In a recent statement, the BSE stated that its StAR MF had processed more than 81,000 orders worth Rs 270 crore on 28 March. It claims to have processed close to 33 lakh orders in FY 2015-16 and is well poised for further growth. This augurs well for clients, as their overall investing experience is bound to be enhanced as their distributors choose to go online.
Enhancing The Distributor Experience Technology has been instrumental in creating efficiencies for distributors too. A case in point is the IFAXpress platform by DSP BlackRock Mutual Fund, which provides advanced analytics to distributors in addition to transactional capabilities.
Aditi Kothari, executive vice-president at DSP BlackRock Mutual Fund, believes that technology has had a positive influence on the ‘selling behaviour’ of distributors, and this has, in turn, benefited clients.“Sale of money market funds (that typically does not happen from the advisor channel due to lack of economic viability) has zoomed for us from IFAXpress. This is great for investors, as they finally have someone offering them better alternatives to bank savings accounts,” says Kothari.
Other platforms help offline distributors ‘go online’ in a matter of a few days, thereby making overnight re-engineering of their business model a real possibility. In a distribution business with unpredictable brokerage structures, it becomes difficult for distributors to create predictable revenue streams. In such situations, platforms such as the ones being offered by Mumbai-based iFAST Financial can help distributors “tech-turbocharge” their offering and even consider charging clients a fee. “It’s a win-win when financial advisors use platforms. For the customers, they get the best of both worlds,” says Rajesh Krishnamoorthy, MD, iFAST Financial India.

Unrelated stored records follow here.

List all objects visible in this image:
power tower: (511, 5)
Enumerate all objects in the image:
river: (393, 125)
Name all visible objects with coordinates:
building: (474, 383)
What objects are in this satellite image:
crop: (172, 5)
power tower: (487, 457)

E-commerce: Future of Distribution?In December 2015, Sebi chairman U.K. Sinha mentioned that sale of MF units on e-commerce platforms could become effective soon. What this essentially means is that you may be able to purchase MF units online on Flipkart and Amazon like any other product!This move may provide a further fillip to the industry by unlocking the buying power of the 400-million-plus Internet users in India. But some believe the elimination of the advisory layer from the investing process is not advisable. Sommaiyaa of Motilal Oswal says that the human advisory element is critical in order to safeguard clients from the ‘emotional traps’ of investing. “Advice has to be intelligent and coming from a human being,” he says.

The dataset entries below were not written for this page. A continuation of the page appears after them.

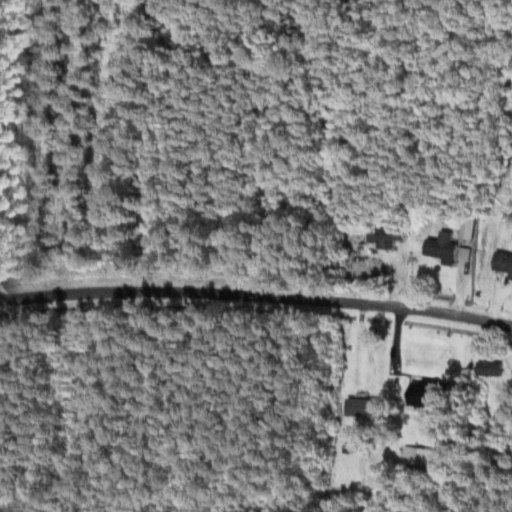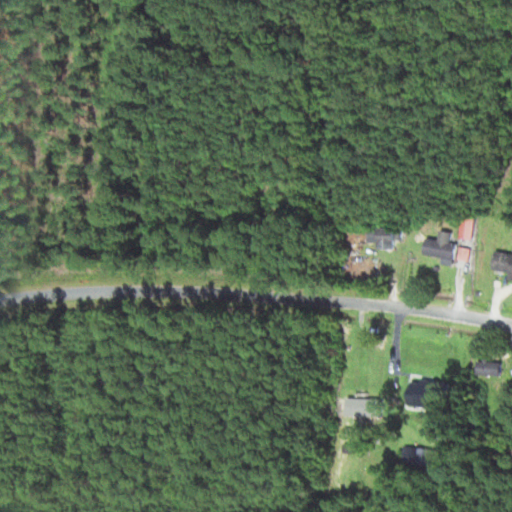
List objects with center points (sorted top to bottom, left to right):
building: (470, 228)
building: (384, 237)
building: (449, 249)
building: (504, 262)
road: (256, 293)
building: (490, 367)
building: (431, 395)
building: (364, 406)
building: (421, 456)
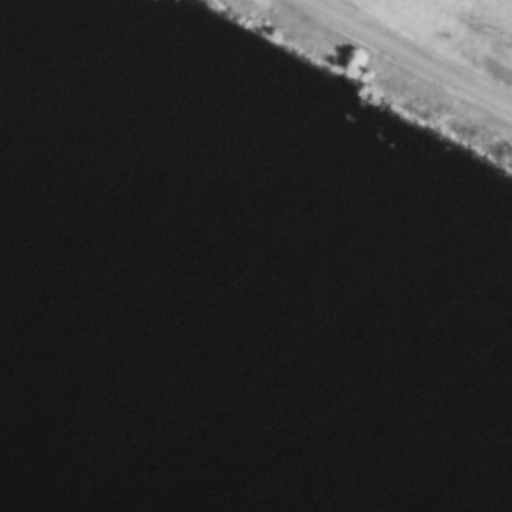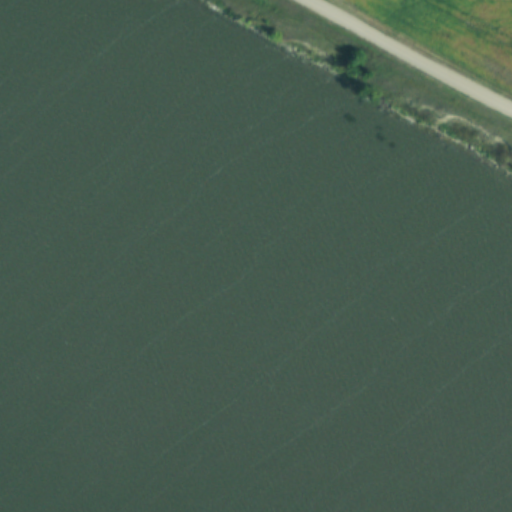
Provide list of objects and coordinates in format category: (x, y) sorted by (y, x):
road: (407, 54)
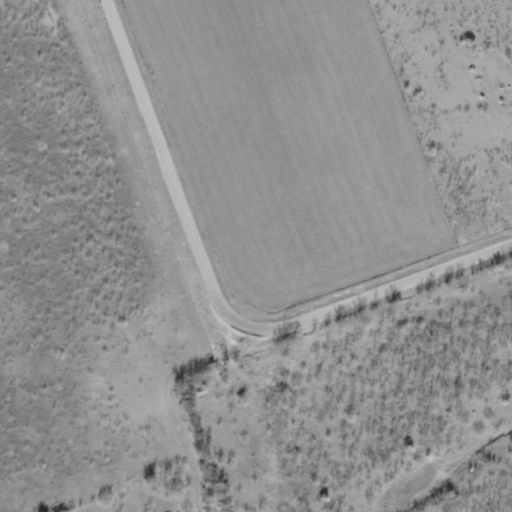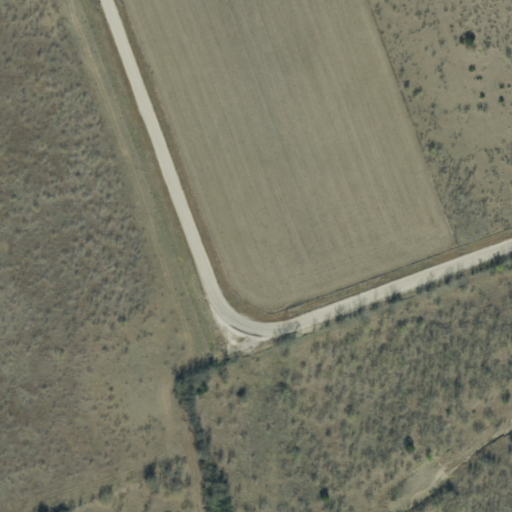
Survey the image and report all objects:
road: (215, 308)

As transaction-based differentiation hurtles towards redundancy, it becomes critical for traditional distributors to think beyond mere transaction processing as a means of creating value. Although there’s no simple solution to this, offering financial planning and multi-product distribution as ‘bundled’ services together with outstanding customer relationship management practices may help distributors stay relevant.